4 min. read

Introduction

Systematic (algorithmic) funds structure global financial markets. Most of the most profitable funds in the world are systematic funds. The scale and sophistication of their backend systems is commensurate with that status.

The nature of IP in an industry where code bases cannot meaningfully be patented has led to a perverse set of labor agreements: The most qualified quants are often the least mobile, being tied up by half decade-long non-compete clauses and other draconian contractual arrangements.

This legacy model of organizing a systematic fund has never suffered a serious challenge.

There have been a number of Web2.0 attempts to crowdsource market forecasts but they have not succeeded:

Examples


Quantopian - Steve Cohen’s Point72 backed Quantopian with promises to put $500m into the best of a crowdsourced set of systematic strategies.

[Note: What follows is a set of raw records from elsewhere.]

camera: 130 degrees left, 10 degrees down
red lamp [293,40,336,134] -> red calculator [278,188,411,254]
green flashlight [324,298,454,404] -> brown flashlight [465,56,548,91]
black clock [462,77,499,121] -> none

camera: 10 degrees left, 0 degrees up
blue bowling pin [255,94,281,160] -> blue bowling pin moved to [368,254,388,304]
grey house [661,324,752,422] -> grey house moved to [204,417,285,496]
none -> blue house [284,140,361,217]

It closed down in 2020 due to underperformance.



Numerai - An equity market forecasting competition whose payouts are in the form of a token, Numerai was promoted by Howard Morgan, an early employee at Renaissance Technologies. Numerai has existed for more than six years and currently enjoys less than $30m AUM.

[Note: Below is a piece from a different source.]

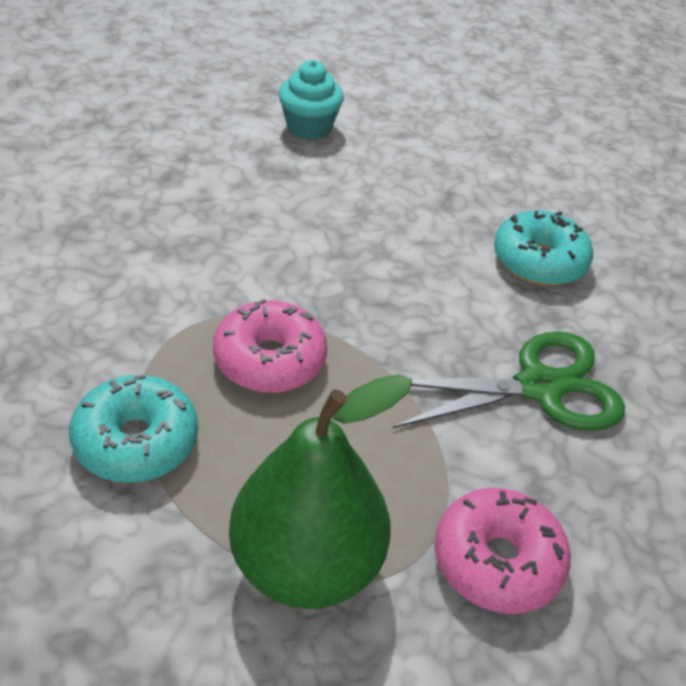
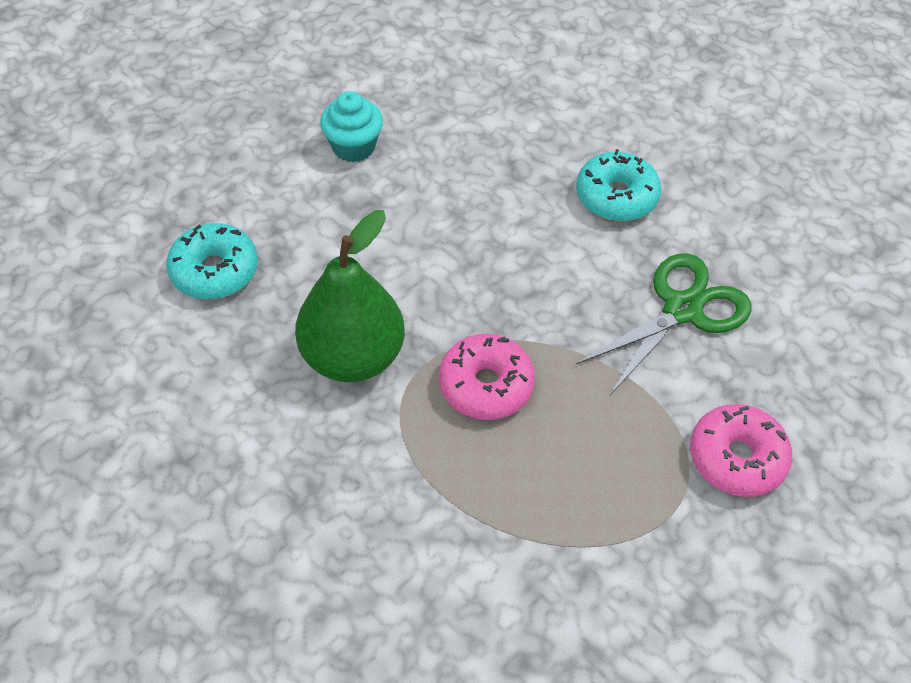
camera: 25 degrees left, 10 degrees up
turquoise donut [69,374,198,483] -> turquoise donut moved to [166,223,258,299]
green pear [229,374,412,609] -> green pear moved to [295,210,405,382]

The Reason for the Failure of Forecast Crowdsourcing

The dev cycle behind systematic strategies is multi-year. To amateurs with a data science background, the notion of working on a forecast for a few weeks and then striking it rich is attractive. Market experts, however, do not crowdsource years of their professional life: Knowing the true length of the dev cycle, they stay away these models.

Forecast crowdsourcing models have therefore suffered from selection effects towards amateurism.


A More Serious Solution

A real challenge to the legacy systematic fund model would focus on the nature of IP in the industry.

Small quant funds are often built by experts who, after years at top funds, try to capture the value of their own expertise. They build an admirable code base that focuses on a few niches but cannot compete at scale with the dev teams of the largest funds.

Were small quant funds to work together, the scale of their tech would outstrip that of their largest competitors. They of course do not coordinate, though, because to do so would reveal their IP.

That is a funny reason not to work together, however. Most market forecasting algorithms don’t know the backstory & codebase of the features they take in. Does coordination among experts really necessitate sharing IP?

We have built a statistical protocol that allows quant funds to work together without revealing their IP. The related tech - an AI, OEMS and staking system - greatly accelerates the dev cycle of systematic strategy-building, and can be used in a number of ways.

The Basics

We change the unit economics by shrinking the unit down multiple orders of magnitude.

Users contribute components of forecasts - features and algorithms. These components require less build and are less prone to overfitting than forecasts. Our AI is responsible for the parts of quantitative development that are so challenging even seasoned experts regularly fail.

How It Works

  1. Participants send in features and algorithms
  2. Our AI creates forecasts from the best permutations of those features and algorithms
  3. Additional algorithms turn those forecasts into systematic strategies
  4. Our OEMS executes those strategies
  5. Participants are rewarded in proportion to the monthly profits of the fund and the information they contributed to the models that went live

We use the now-proven power of decentralized networks to scale information, and a powerful AI to put that information into action, along with a token-staking system that rewards the builders of that network.